答えのない謎について考察できる
このレビューにはネタバレが含まれています
2021年2月6日 17時13分
役立ち度:0人
総合評価:
4.0
この作品の意図どおり最初から最後まで謎ばかりで悩んでいるうちにエンドロールを迎えてしまいました。見ごたえがあってとても面白かったです。
イリスが帽子屋にやって来たいきさつは理解できるのですが、そこからはイリスと共に目の前で起こっていることを理解しようとしてもハッキリとした事実が分かりません。見せたいシーンだけをあえて断片的に続けていてシーンのつながりがないように思わせる部分もありました。そのような状態が最後まで続き、各シーンで登場人物が口にする言葉の意味を考えている間に映画がどんどん進んでいって気が付いたらエンドロールが流れていた感じです。
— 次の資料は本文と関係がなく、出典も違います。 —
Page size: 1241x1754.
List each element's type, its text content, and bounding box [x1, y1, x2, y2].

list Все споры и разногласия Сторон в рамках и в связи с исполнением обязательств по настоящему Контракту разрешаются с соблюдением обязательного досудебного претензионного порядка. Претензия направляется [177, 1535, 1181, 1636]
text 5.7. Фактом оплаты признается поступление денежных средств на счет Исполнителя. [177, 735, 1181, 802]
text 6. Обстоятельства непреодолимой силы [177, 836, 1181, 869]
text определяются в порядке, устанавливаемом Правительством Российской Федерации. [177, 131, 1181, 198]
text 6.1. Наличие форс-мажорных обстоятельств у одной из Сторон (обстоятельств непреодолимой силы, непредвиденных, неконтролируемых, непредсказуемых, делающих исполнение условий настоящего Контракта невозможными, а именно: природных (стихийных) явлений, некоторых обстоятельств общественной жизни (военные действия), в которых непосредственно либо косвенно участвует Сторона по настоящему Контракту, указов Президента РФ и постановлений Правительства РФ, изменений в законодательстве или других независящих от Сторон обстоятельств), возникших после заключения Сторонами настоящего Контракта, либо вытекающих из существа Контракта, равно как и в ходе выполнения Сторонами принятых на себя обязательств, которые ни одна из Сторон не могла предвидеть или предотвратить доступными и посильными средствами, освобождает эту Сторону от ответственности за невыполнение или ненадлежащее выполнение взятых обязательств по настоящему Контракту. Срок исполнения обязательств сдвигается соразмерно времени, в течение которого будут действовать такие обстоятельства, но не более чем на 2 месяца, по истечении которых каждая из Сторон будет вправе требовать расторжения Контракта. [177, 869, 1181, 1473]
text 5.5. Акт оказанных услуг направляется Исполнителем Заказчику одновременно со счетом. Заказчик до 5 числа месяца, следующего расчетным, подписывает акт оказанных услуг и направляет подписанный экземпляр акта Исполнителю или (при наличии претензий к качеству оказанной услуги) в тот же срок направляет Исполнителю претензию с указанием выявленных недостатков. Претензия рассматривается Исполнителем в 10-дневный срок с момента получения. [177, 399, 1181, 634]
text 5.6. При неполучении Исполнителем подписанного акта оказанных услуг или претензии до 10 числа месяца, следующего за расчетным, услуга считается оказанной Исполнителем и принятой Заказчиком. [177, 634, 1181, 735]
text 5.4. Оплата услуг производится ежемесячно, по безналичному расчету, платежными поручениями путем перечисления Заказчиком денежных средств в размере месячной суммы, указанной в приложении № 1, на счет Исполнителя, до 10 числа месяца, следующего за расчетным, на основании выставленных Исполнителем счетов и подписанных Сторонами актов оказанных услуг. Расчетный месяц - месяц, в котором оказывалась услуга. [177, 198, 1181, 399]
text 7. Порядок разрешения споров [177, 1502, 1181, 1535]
舞台となっている当時のブタペストは混乱の最中にあったようでその世界とこの映画がリンクしているようにも感じました。「〇〇は誰なのか」「そんなの誰でもいいんだよ」というやり取りは、イリスだけでなく他の登場人物も全ての事実を知らない世界を表しているように感じます。イリスと一緒に追い詰められていく感覚があり、見終わってからも色々と考察できる映画だと思います。